(Stored items)
>>

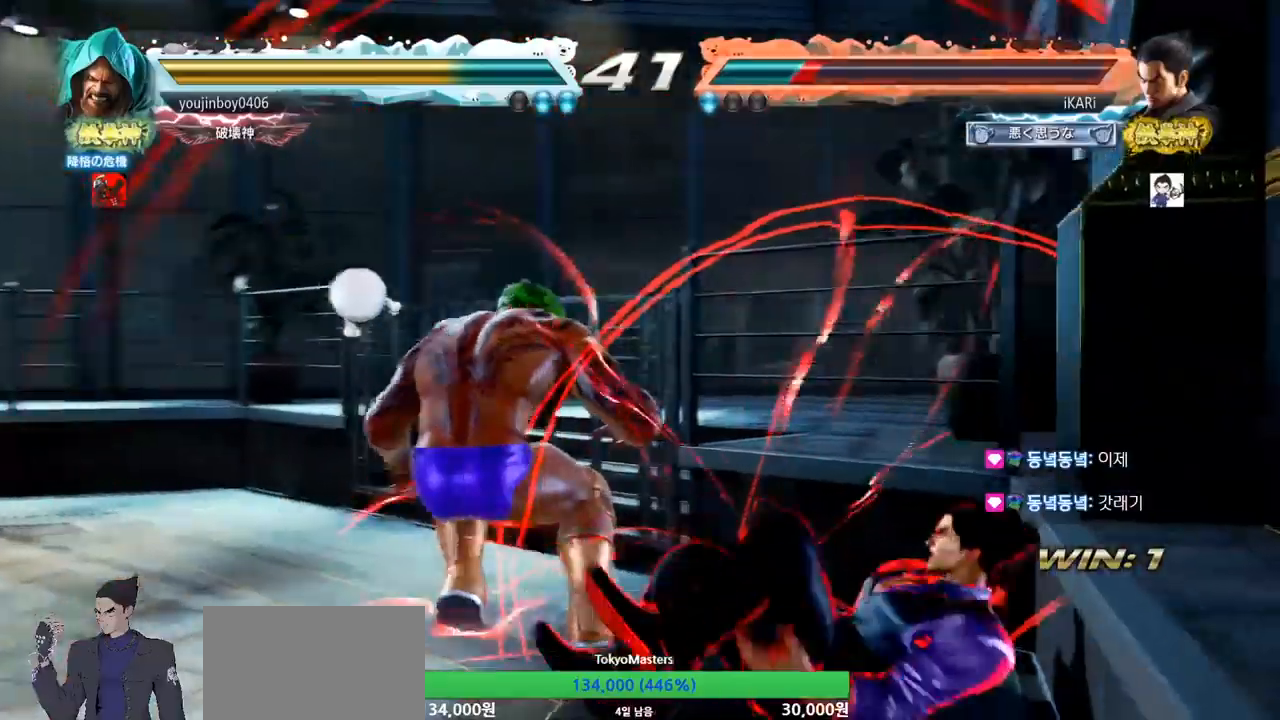
Gameplay with a controller (arcade stick); each line is a JSON object with the inputs held at the frame after it. "events" lists button and stick changes between this image and that frame as [ms after this image, input, new state], when the widget could be followed in between. Not read: L3 R3.
{"buttons": [], "left_stick": "center", "events": [[300, "CIRCLE", "down"], [350, "CIRCLE", "up"]]}
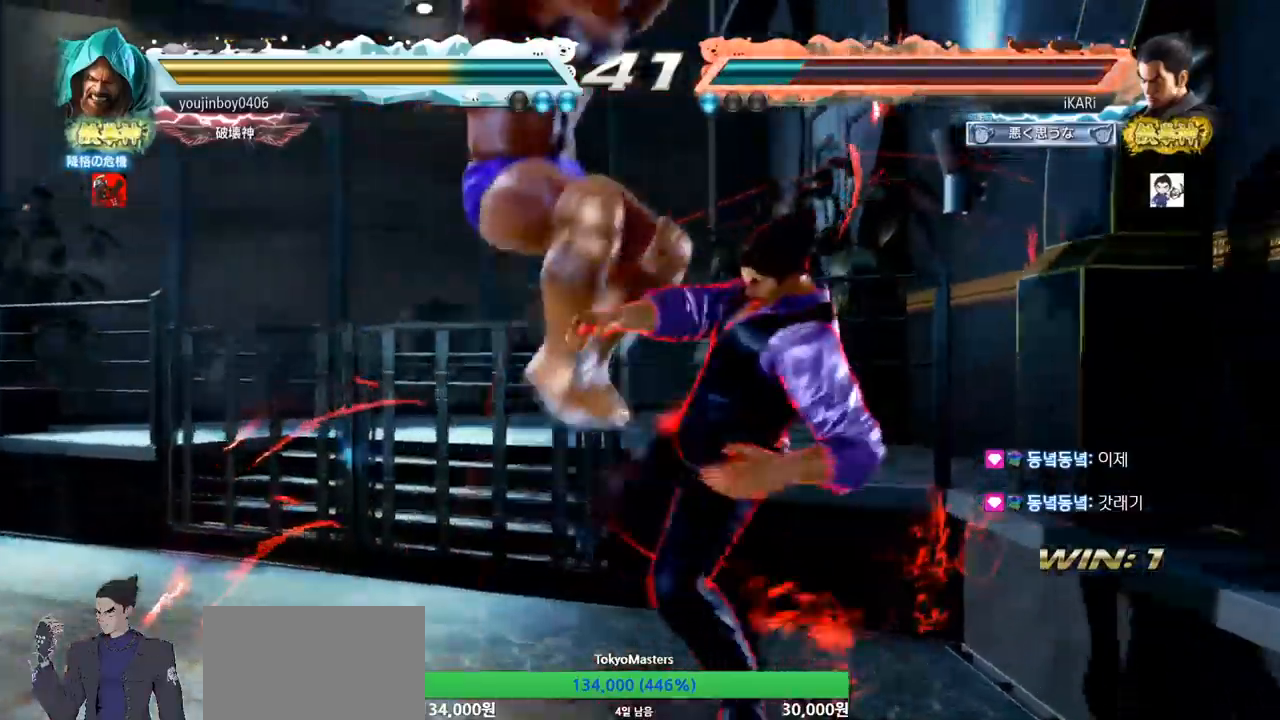
{"buttons": [], "left_stick": "right"}
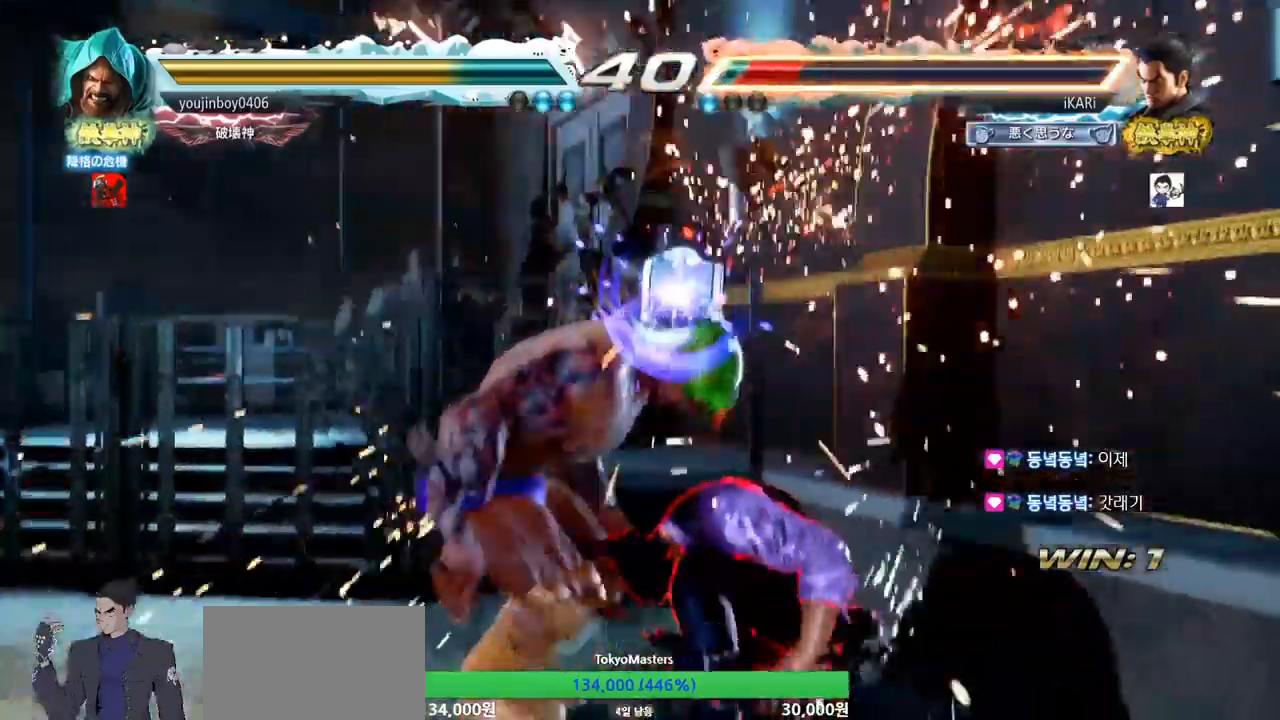
{"buttons": [], "left_stick": "right", "events": []}
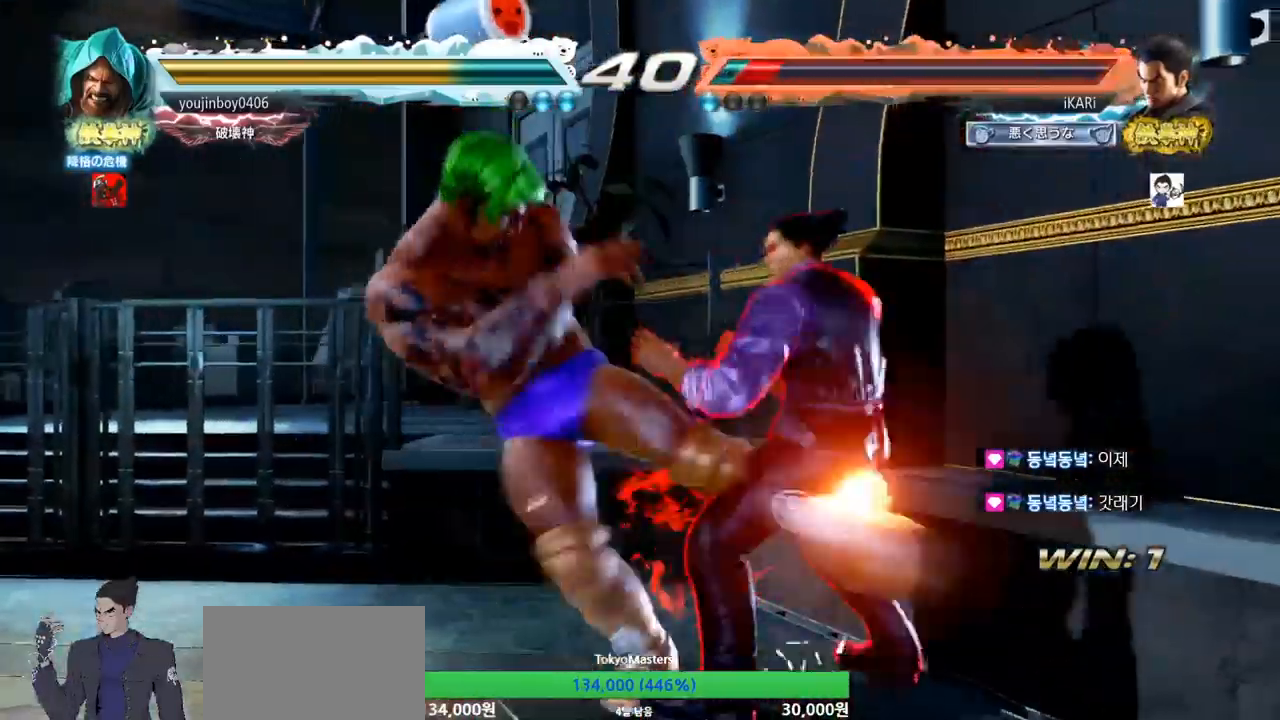
{"buttons": [], "left_stick": "center", "events": [[284, "left_stick", "center"]]}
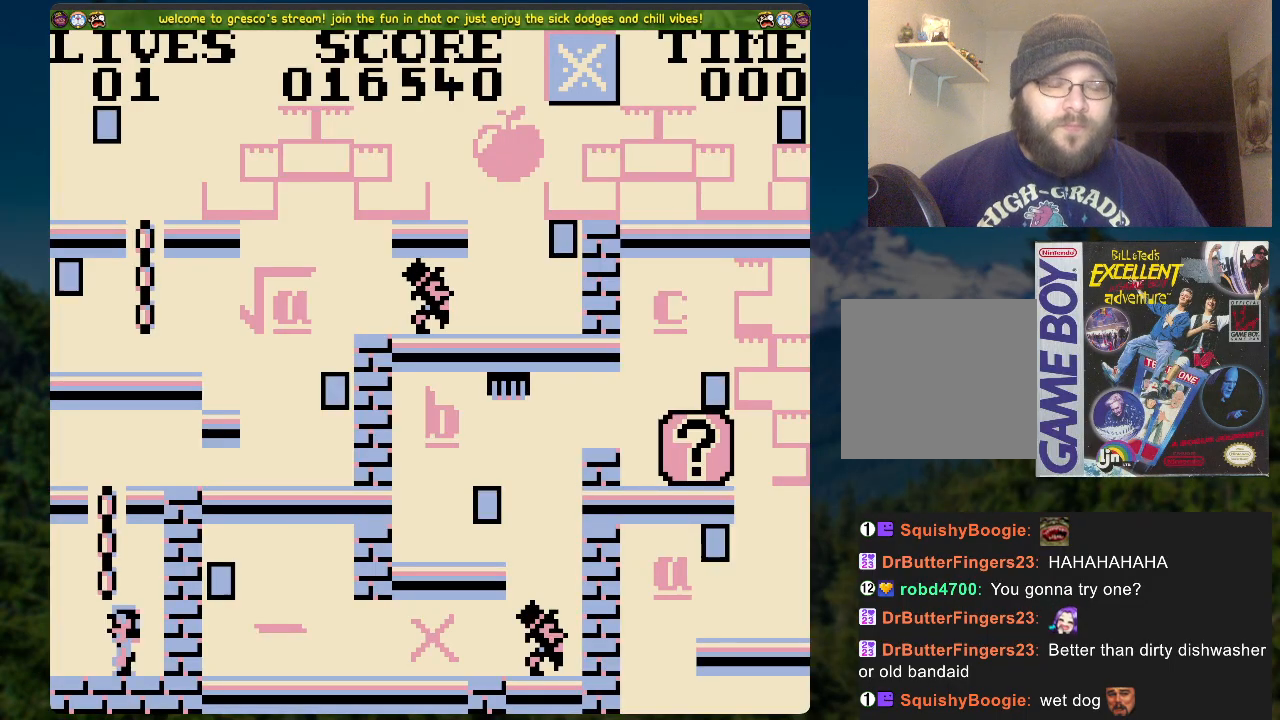
Gameplay with a controller (Xbox layout); each line is a JSON object with the inputs held at the frame after it. "events" lists button and stick changes between this image and that frame as [ms after this image, input, new state], when the widget could be followed in between.
{"buttons": ["A"], "left_stick": "center", "right_stick": "center", "events": [[184, "DPAD_LEFT", "down"], [268, "DPAD_LEFT", "up"], [402, "A", "down"]]}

<<

Within the entries above, find the string "widget" and return each line that holds it.

Gameplay with a controller (arcade stick); each line is a JSON object with the inputs held at the frame after it. "events" lists button and stick changes between this image and that frame as [ms after this image, input, new state], when the widget could be followed in between. Not read: L3 R3.
Gameplay with a controller (Xbox layout); each line is a JSON object with the inputs held at the frame after it. "events" lists button and stick changes between this image and that frame as [ms after this image, input, new state], when the widget could be followed in between.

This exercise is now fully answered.